_What is required_: Take the line containing "Status 2026: అన్నదాత సుఖీభవ 3వ విడత స్టేటస్" and every line after it to the end of the material below; reproduce them exactly, without pictures.

_Supplied data_:
◆ ◆ ◆

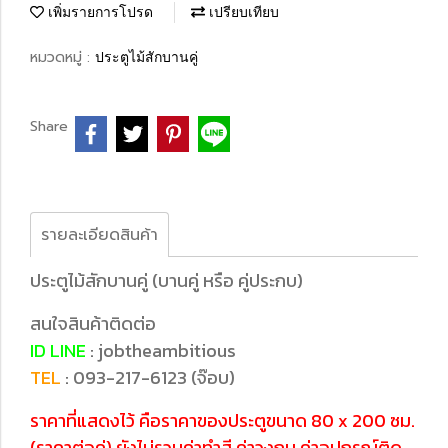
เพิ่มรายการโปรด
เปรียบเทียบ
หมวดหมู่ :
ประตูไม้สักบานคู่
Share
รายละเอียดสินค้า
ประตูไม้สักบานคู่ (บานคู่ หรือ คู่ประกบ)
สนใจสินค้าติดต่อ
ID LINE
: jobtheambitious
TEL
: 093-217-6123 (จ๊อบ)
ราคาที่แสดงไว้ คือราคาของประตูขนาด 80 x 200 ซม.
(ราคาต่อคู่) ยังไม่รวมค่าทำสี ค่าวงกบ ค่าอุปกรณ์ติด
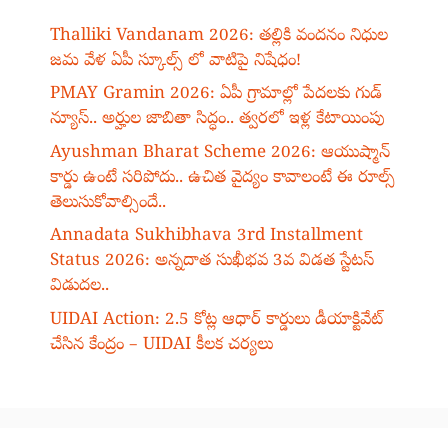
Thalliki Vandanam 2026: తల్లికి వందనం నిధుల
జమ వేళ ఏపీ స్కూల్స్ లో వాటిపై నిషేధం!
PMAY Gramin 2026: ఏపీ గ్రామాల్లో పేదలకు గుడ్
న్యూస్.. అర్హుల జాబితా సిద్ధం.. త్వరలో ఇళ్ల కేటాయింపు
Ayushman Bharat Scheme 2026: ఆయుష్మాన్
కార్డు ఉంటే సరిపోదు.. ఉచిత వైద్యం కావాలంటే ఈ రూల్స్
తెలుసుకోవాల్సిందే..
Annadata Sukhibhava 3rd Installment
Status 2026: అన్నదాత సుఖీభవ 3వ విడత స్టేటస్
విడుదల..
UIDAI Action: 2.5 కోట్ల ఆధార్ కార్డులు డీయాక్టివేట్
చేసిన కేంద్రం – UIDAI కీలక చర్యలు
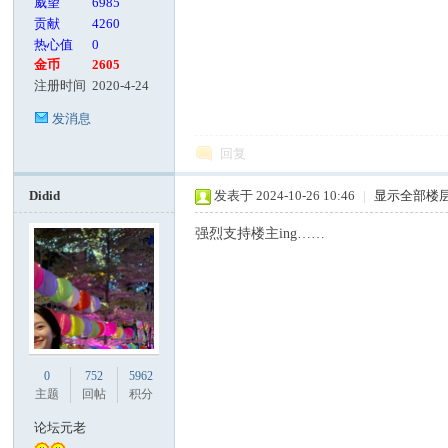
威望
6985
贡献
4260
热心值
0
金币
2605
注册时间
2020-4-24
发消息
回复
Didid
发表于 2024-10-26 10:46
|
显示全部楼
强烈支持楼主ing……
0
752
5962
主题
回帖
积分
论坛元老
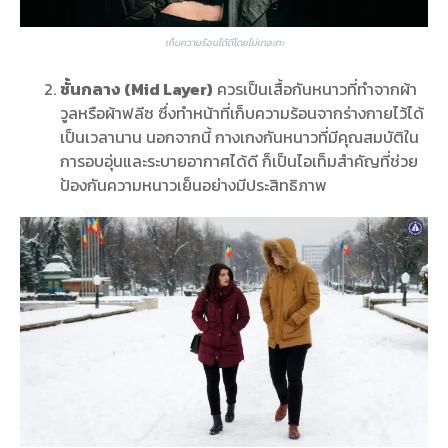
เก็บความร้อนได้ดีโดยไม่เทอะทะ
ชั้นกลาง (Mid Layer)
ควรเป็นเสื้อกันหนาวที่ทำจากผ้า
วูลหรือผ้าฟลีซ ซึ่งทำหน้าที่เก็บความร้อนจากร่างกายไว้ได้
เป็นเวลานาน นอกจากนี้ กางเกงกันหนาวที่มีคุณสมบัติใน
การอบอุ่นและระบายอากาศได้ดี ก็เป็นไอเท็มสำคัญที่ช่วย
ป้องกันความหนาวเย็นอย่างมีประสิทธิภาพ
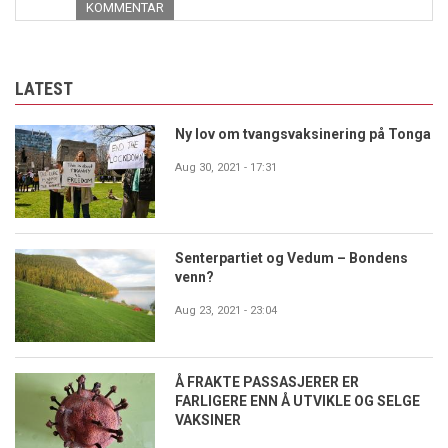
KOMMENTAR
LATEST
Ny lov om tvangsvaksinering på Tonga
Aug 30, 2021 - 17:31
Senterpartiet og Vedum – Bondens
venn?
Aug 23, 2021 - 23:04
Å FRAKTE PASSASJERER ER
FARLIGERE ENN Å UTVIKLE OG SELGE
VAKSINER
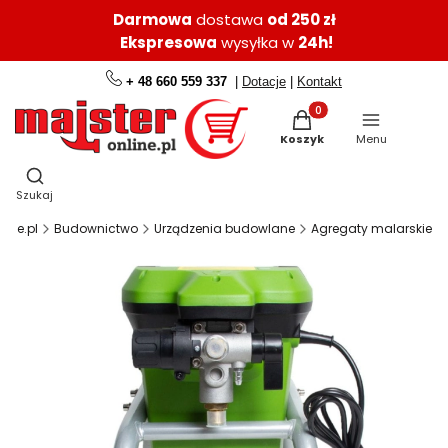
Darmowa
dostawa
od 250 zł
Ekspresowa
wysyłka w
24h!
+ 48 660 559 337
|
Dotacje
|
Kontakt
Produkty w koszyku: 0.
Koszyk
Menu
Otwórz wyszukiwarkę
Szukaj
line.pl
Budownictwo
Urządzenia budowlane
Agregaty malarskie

◆ ◆ ◆

_Answer_:
Status 2026: అన్నదాత సుఖీభవ 3వ విడత స్టేటస్
విడుదల..
UIDAI Action: 2.5 కోట్ల ఆధార్ కార్డులు డీయాక్టివేట్
చేసిన కేంద్రం – UIDAI కీలక చర్యలు
威望
6985
贡献
4260
热心值
0
金币
2605
注册时间
2020-4-24
发消息
回复
Didid
发表于 2024-10-26 10:46
|
显示全部楼
强烈支持楼主ing……
0
752
5962
主题
回帖
积分
论坛元老
เก็บความร้อนได้ดีโดยไม่เทอะทะ
ชั้นกลาง (Mid Layer)
ควรเป็นเสื้อกันหนาวที่ทำจากผ้า
วูลหรือผ้าฟลีซ ซึ่งทำหน้าที่เก็บความร้อนจากร่างกายไว้ได้
เป็นเวลานาน นอกจากนี้ กางเกงกันหนาวที่มีคุณสมบัติใน
การอบอุ่นและระบายอากาศได้ดี ก็เป็นไอเท็มสำคัญที่ช่วย
ป้องกันความหนาวเย็นอย่างมีประสิทธิภาพ
KOMMENTAR
LATEST
Ny lov om tvangsvaksinering på Tonga
Aug 30, 2021 - 17:31
Senterpartiet og Vedum – Bondens
venn?
Aug 23, 2021 - 23:04
Å FRAKTE PASSASJERER ER
FARLIGERE ENN Å UTVIKLE OG SELGE
VAKSINER
Darmowa
dostawa
od 250 zł
Ekspresowa
wysyłka w
24h!
+ 48 660 559 337
|
Dotacje
|
Kontakt
Produkty w koszyku: 0.
Koszyk
Menu
Otwórz wyszukiwarkę
Szukaj
line.pl
Budownictwo
Urządzenia budowlane
Agregaty malarskie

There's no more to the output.